* [Work task 1]
Give the listing lines between the line holding "skillfully organized" and the line holding "experience as unforg", inclusive, as a Markdown table with the columns Row and Line. Put a row number in Row and the line itself in Line, leaving out blank lines.
---------- Text for analysis ----------
The vectors in \(\mathbb{R}^n\) enjoy some nice properties, such as \({\bf u} + {\bf v} = {\bf v} + {\bf u}\).
Although one can always expand a vector \({\bf x}\) in \(\mathbb{R}^n\) as \((x_1,\ldots, x_n)\), this seemingly natural setting is not always required.
For example, linear combinations \(c_1{\bf u}_1 + \cdots + c_d{\bf u}_d\) are defined without really examing the entries.

Similarly, we may say apple and banana are vectors.
We can make a linear combination like 1 apple + 2 banana
and say { apple, banana } is a linearly independent set
since intuitively there is no way to replace apples with bananas such as 1 apple + 2 banana = 0 .

Definition (Vector space)

A vector space over \(\mathbb{R}\) consists of three parts:

  1. a set \(V\) (considered as the set of vectors),
  2. an addition \(+\) for two vectors, and
  3. a scalar multiplication \(\cdot\) for a scalar and a vector.

The addition has to have the following basic properties:

  1. For any \({\bf u}, {\bf v}\in W\), \({\bf u} + {\bf v}\in W\). (closed under vector addition)
  2. For any \({\bf u}, {\bf v}\in W\), \({\bf u} + {\bf v} = {\bf u} + {\bf v}\). (commutative)
  3. For any \({\bf u}, {\bf v}, {\bf w}\in W\), \(({\bf u} + {\bf v}) + {\bf w} = {\bf u} + ({\bf v} + {\bf w})\in W\). (associative)
  4. There is a zero vector \({\bf 0}\in V\) such that \({\bf v} + {\bf 0} = {\bf v}\) for any \({\bf v}\in V\). (additive identity)
  5. Every vector \({\bf v}\) has an additive inverse \({\bf w}\) such that \({\bf v} + {\bf w} = {\bf 0}\). (additive inverse)

The scalar multiplication has to cooperate with the addition in a good mannar:
6. For any \(k\in\mathbb{R}\) and \({\bf v}\in V\), \(k\cdot {\bf v}\in V\). (closed under scalar multiplication)
---------- Data extract ----------
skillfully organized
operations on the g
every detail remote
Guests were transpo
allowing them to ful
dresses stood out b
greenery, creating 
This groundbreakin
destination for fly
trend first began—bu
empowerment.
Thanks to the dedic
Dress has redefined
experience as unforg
----------
---------- Data extract ----------
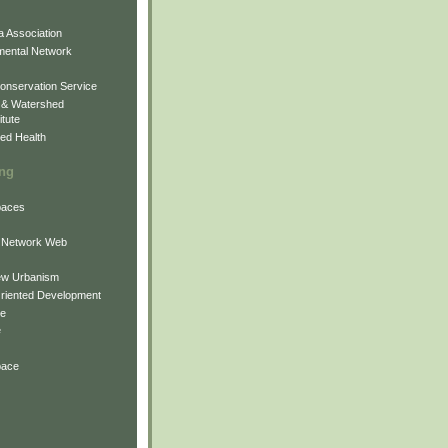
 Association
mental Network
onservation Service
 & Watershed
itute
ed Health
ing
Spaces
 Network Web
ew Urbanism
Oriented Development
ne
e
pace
----------
* [Work task 2]
Decide whether each statement agrees with the vector space excerpt: (a) a vector space over the real numbers consists of three parts; (b) linear combinations are defined by examining each entry; (c) the existence of a zero vector is labeled the additive inverse property. Answer yes or no for each and quote the deciding words of the excerpt.

* [Response area 1]
| Row | Line |
|---|---|
| 1 | skillfully organized |
| 2 | operations on the g |
| 3 | every detail remote |
| 4 | Guests were transpo |
| 5 | allowing them to ful |
| 6 | dresses stood out b |
| 7 | greenery, creating  |
| 8 | This groundbreakin |
| 9 | destination for fly |
| 10 | trend first began—bu |
| 11 | empowerment. |
| 12 | Thanks to the dedic |
| 13 | Dress has redefined |
| 14 | experience as unforg |

* [Response area 2]
(a) Yes: "A vector space over \(\mathbb{R}\) consists of three parts:"
(b) No: "linear combinations \(c_1{\bf u}_1 + \cdots + c_d{\bf u}_d\) are defined without really examing the entries."
(c) No: "There is a zero vector \({\bf 0}\in V\) such that \({\bf v} + {\bf 0} = {\bf v}\) for any \({\bf v}\in V\). (additive identity)"